Directions:
Can you set every line of the material below into a Markdown table, with a Row column for the line number and an Entry column for the line itself, skipping blank lines and leaving out the pictures?
## Start Record list
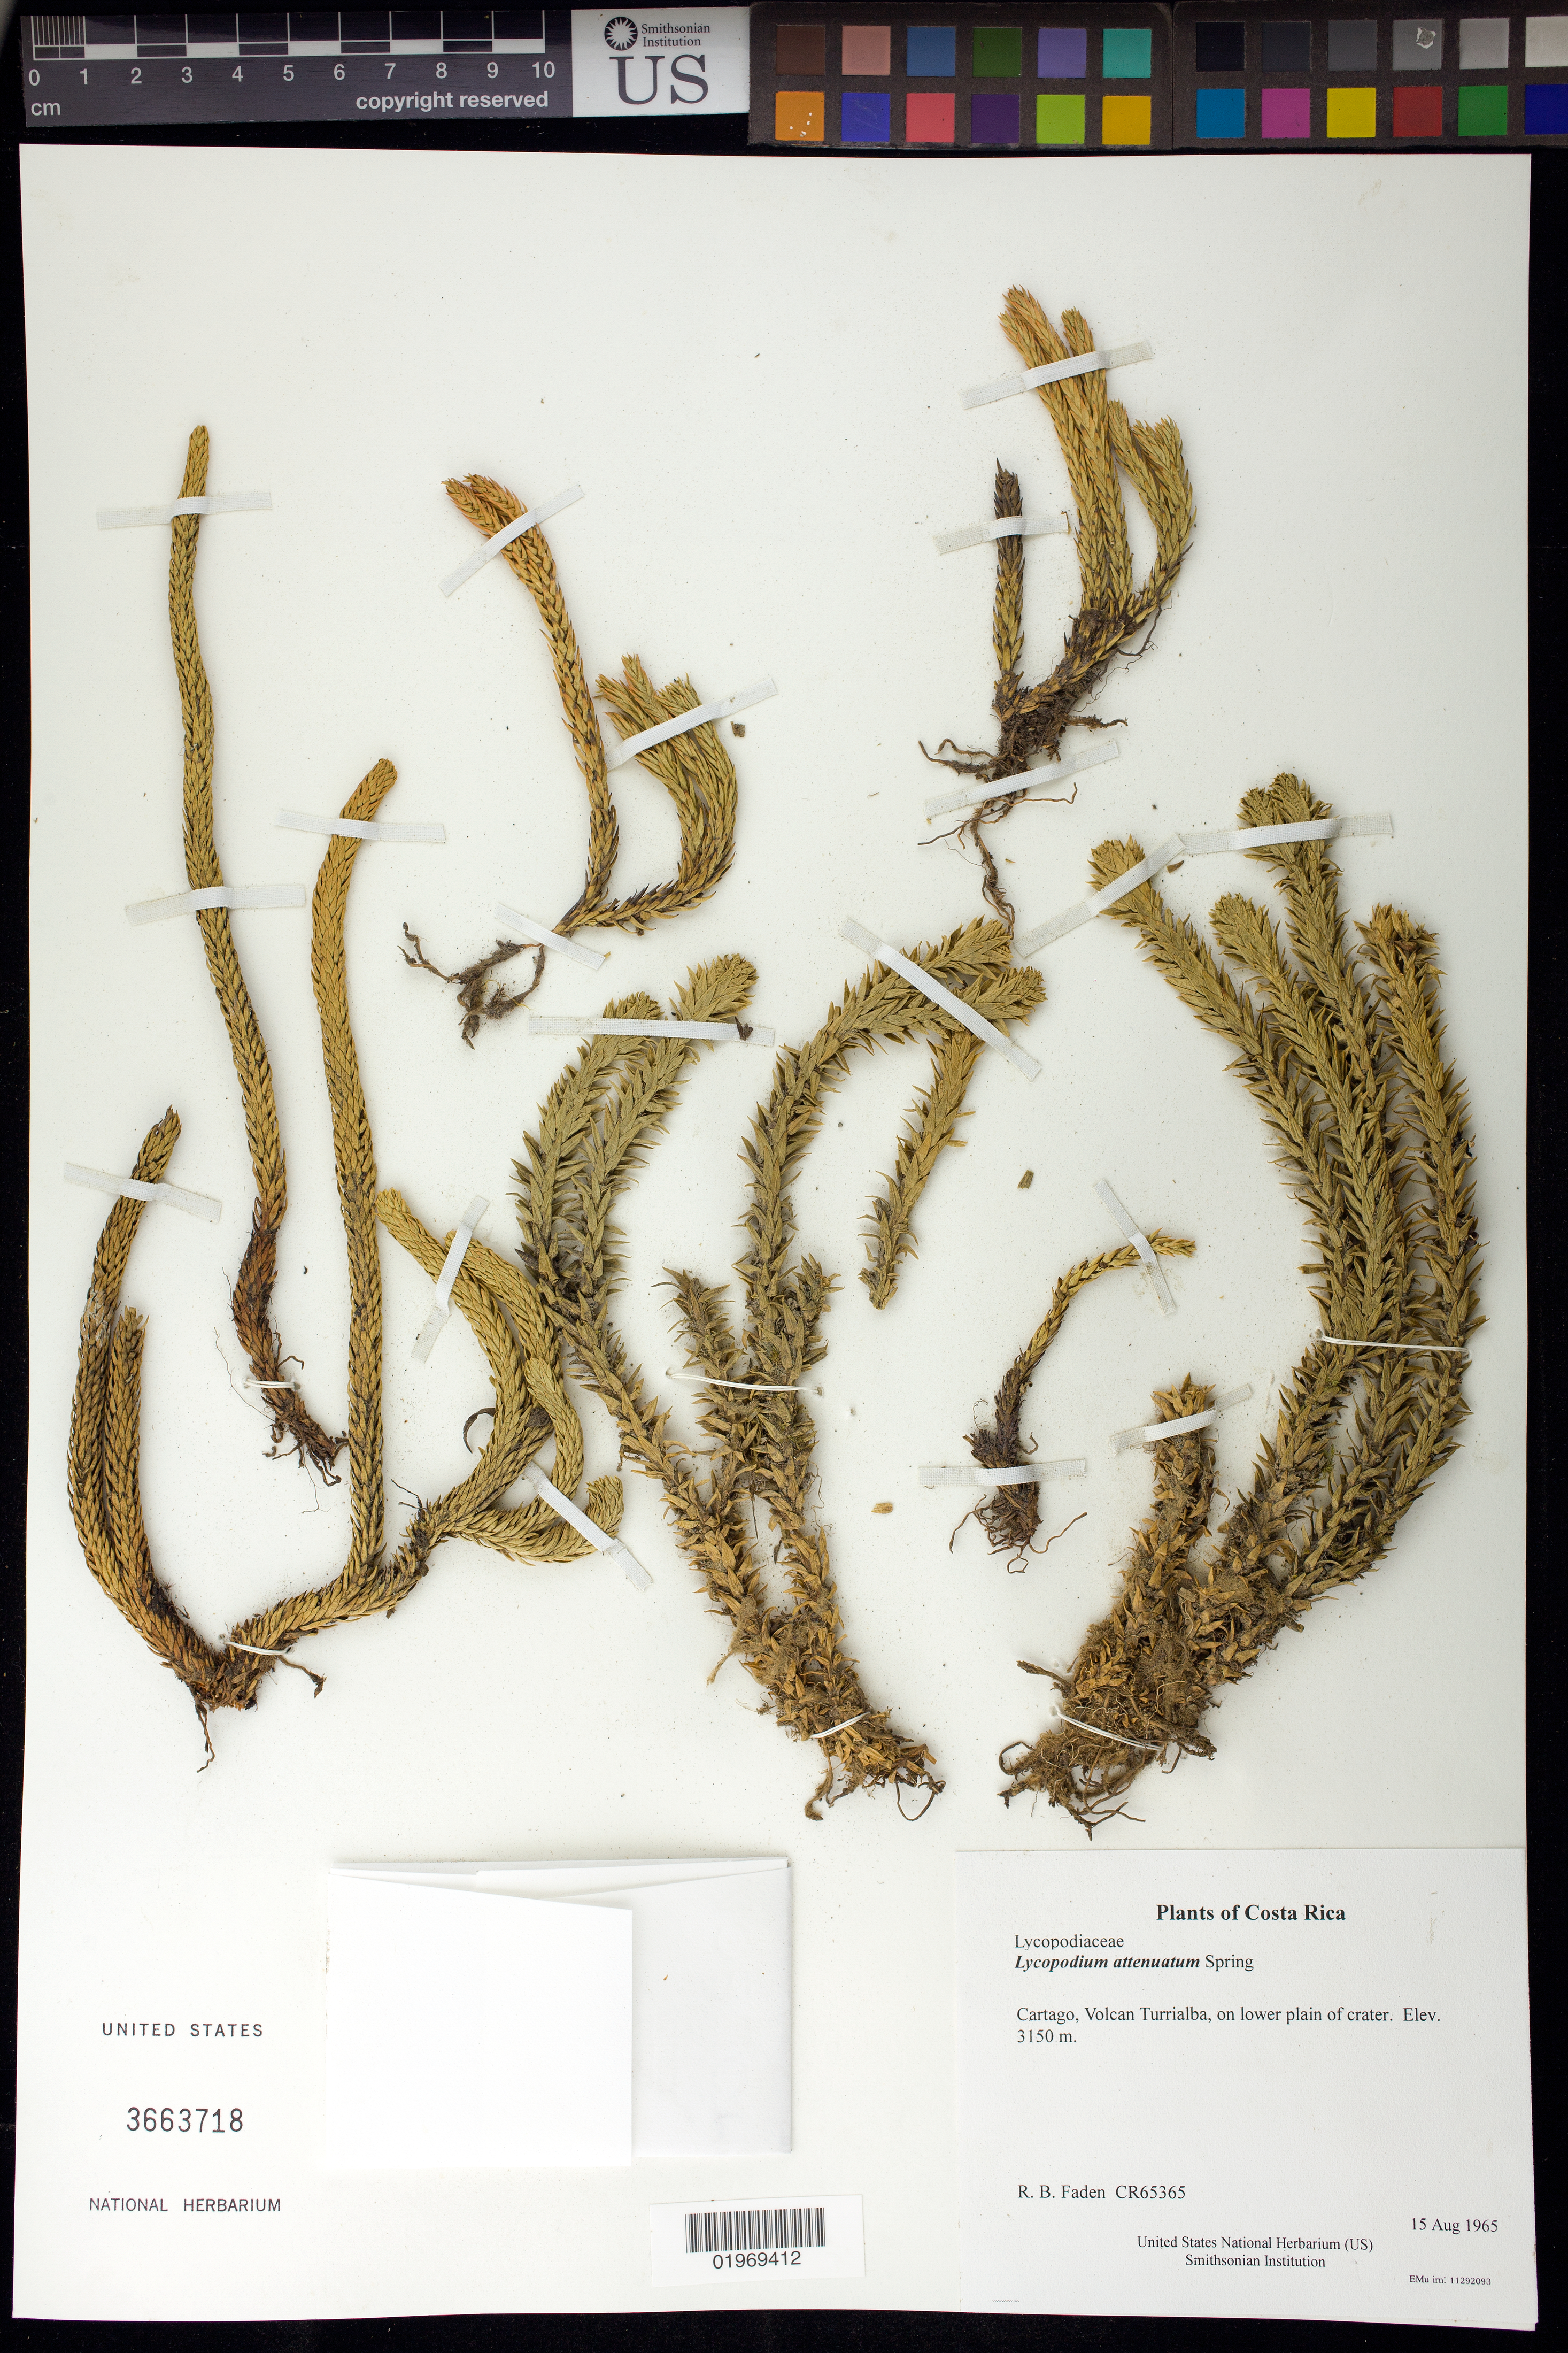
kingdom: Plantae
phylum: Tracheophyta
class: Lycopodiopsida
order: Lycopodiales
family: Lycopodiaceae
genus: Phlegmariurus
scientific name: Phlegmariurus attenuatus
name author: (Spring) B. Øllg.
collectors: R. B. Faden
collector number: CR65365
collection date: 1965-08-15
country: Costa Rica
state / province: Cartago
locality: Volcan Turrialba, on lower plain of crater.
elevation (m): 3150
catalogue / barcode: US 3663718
## End Record list
Completed task:
| Row | Entry |
|---|---|
| 1 | kingdom: Plantae |
| 2 | phylum: Tracheophyta |
| 3 | class: Lycopodiopsida |
| 4 | order: Lycopodiales |
| 5 | family: Lycopodiaceae |
| 6 | genus: Phlegmariurus |
| 7 | scientific name: Phlegmariurus attenuatus |
| 8 | name author: (Spring) B. Øllg. |
| 9 | collectors: R. B. Faden |
| 10 | collector number: CR65365 |
| 11 | collection date: 1965-08-15 |
| 12 | country: Costa Rica |
| 13 | state / province: Cartago |
| 14 | locality: Volcan Turrialba, on lower plain of crater. |
| 15 | elevation (m): 3150 |
| 16 | catalogue / barcode: US 3663718 |